Sul sito Lavialibera  è possibile leggere un articolo sul Rapporto annuale dell’Agenzia europea sulla droga e le dipendenze (Euda), presentato a Bruxelles dalla direttrice Lorraine Nolan. Il rapporto delinea un panorama allarmante sulla diffusione e l’evoluzione del mercato degli stupefacenti in Europa. Il messaggio centrale della direttrice è che la risposta alla crisi non può limitarsi alla sola repressione: “Abbiamo bisogno di sistemi di monitoraggio più efficaci, maggiori investimenti nelle cure, riduzione del danno, supporto alla salute mentale e attività di sensibilizzazione”.
Secondo Nolan, la resilienza del sistema dipende da una stretta cooperazione tra sanità pubblica, sicurezza e settore sociale.
Uno dei pericoli più immediati è rappresentato dagli oppioidi sintetici ad alta potenza, come i nitazeni e le orfine. Nolan ha lanciato un avvertimento molto chiaro su queste sostanze, sottolineando la loro estrema pericolosità: “Alcune sono così potenti che pochi grammi possono rappresentare migliaia di dosi potenzialmente letali”.
La rapidità con cui queste droghe possono invadere il mercato e causare danni prima che le autorità possano reagire è un fattore di grande preoccupazione. Il rischio è che si verifichi in Europa quanto già accaduto in altre parti del mondo, con una trasformazione dei mercati e un’esplosione dei decessi per overdose.
Particolarmente preoccupante è la possibile diffusione di queste sostanze tra i giovani e tra chi non ha tolleranza agli oppioidi.
Un altro fronte critico è quello della ketamina. La direttrice Nolan ha evidenziato come questa sostanza stia cambiando status: “In alcuni contesti, in particolare quelli ricreativi, la ketamina non è più considerata una sostanza di nicchia, ma una droga consolidata”. Spesso consumata in combinazione con la cocaina (anche nella forma nota come “pink cocaine”), la ketamina vede una disponibilità sempre crescente.
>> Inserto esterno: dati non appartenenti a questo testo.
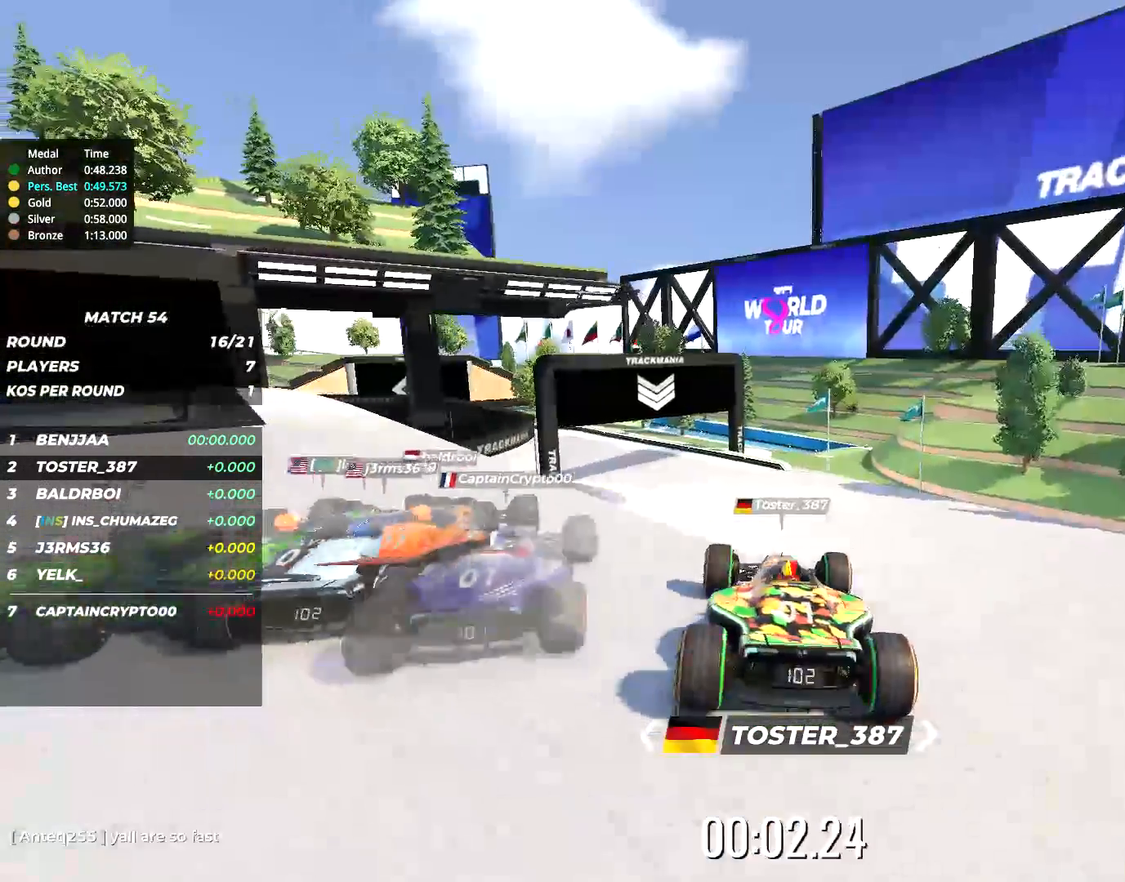
{"keys": ["up"], "events": []}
Sebbene il numero di persone in cura sia quadruplicato negli ultimi cinque anni, Nolan denuncia come la consapevolezza dei rischi rimanga estremamente scarsa tra i consumatori a scopo ricreativo.
Infine, il rapporto affronta il tema della cocaina, la cui disponibilità resta elevata nonostante una diminuzione del volume complessivo intercettato nel 2024. Nolan nota che i trafficanti stanno adottando spedizioni più piccole e frammentate verso porti minori per eludere i controlli.
La produzione all’interno dei confini europei è inoltre in aumento. Circa 2,5 milioni di giovani adulti hanno consumato cocaina nell’ultimo anno, ma l’allarme più grave riguarda il crack. La direttrice ha concluso sottolineando che i danni legati al crack sono “concentrati tra le popolazioni più vulnerabili” e sono strettamente connessi a fenomeni di senzatetto, violenza, emarginazione sociale e gravi problemi di salute mentale.